[Your instructions]:
The listing is to be reproduced exactly, excluding its pictures.
────
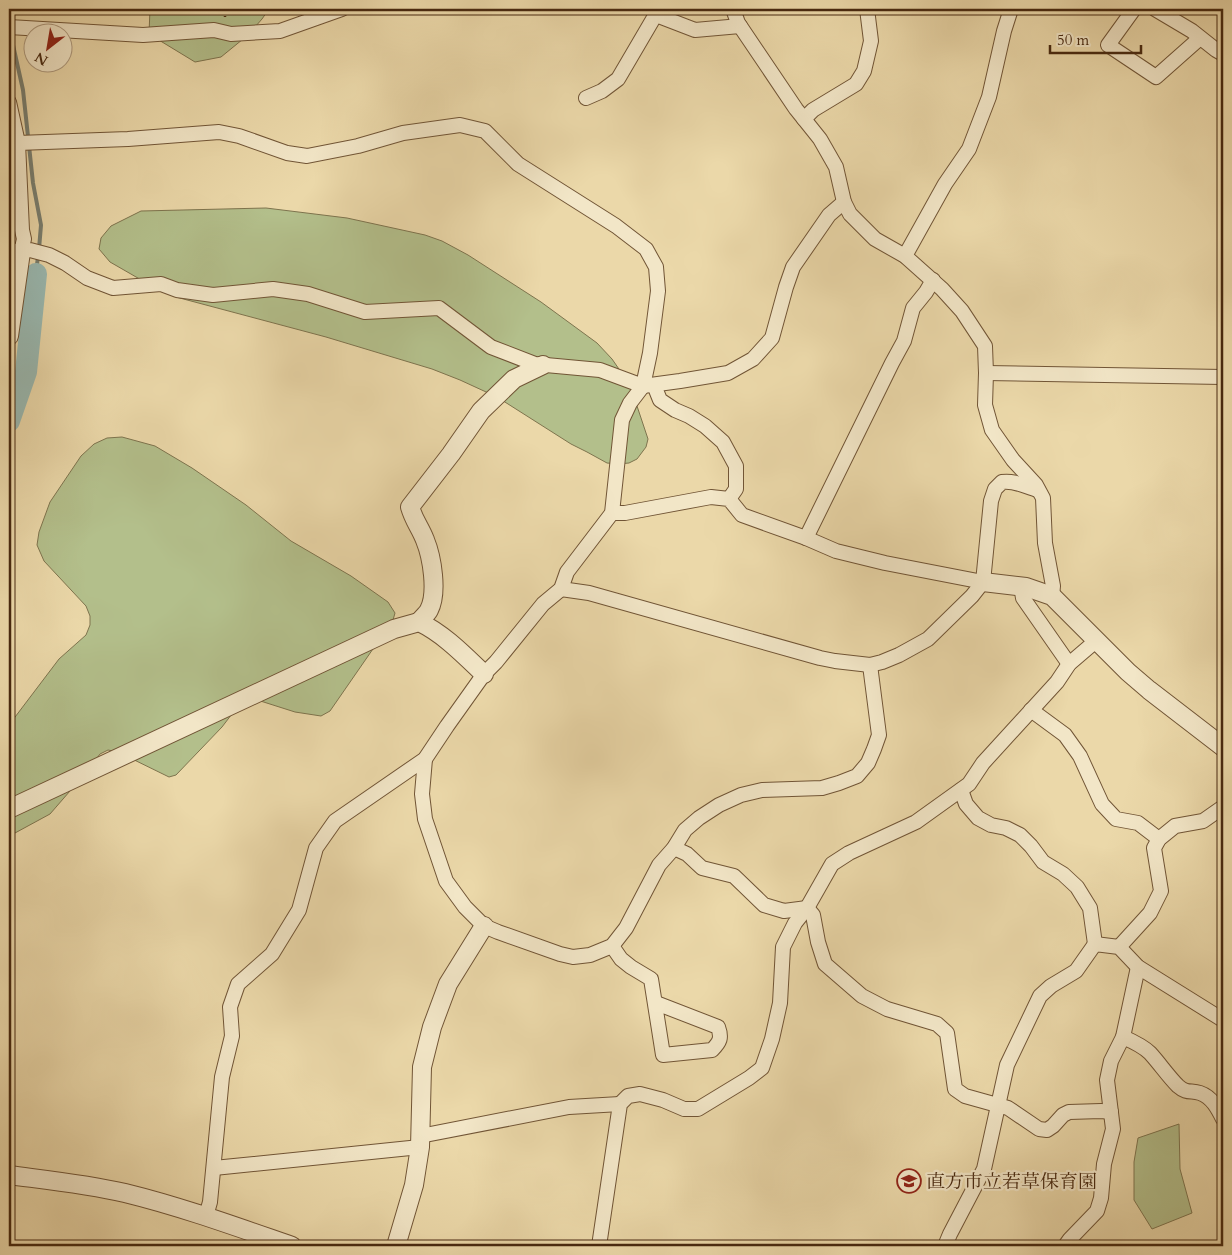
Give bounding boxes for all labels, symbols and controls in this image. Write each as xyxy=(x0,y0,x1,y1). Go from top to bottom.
north arrow xyxy=(22,22,72,72)
scale bar xyxy=(1050,22,1141,54)
text: 50 m xyxy=(1057,30,1089,50)
text: N xyxy=(31,47,52,70)
school or university icon: 直方市立若草保育園 xyxy=(896,1168,922,1194)
place label: 直方市立若草保育園 xyxy=(926,1169,1097,1195)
────
[Response area]:
Give bounding boxes for all labels, symbols and controls in this image. Write each as xyxy=(x0,y0,x1,y1). Go from top to bottom.
north arrow xyxy=(22,22,72,72)
scale bar xyxy=(1050,22,1141,54)
text: 50 m xyxy=(1057,30,1089,50)
text: N xyxy=(31,47,52,70)
school or university icon: 直方市立若草保育園 xyxy=(896,1168,922,1194)
place label: 直方市立若草保育園 xyxy=(926,1169,1097,1195)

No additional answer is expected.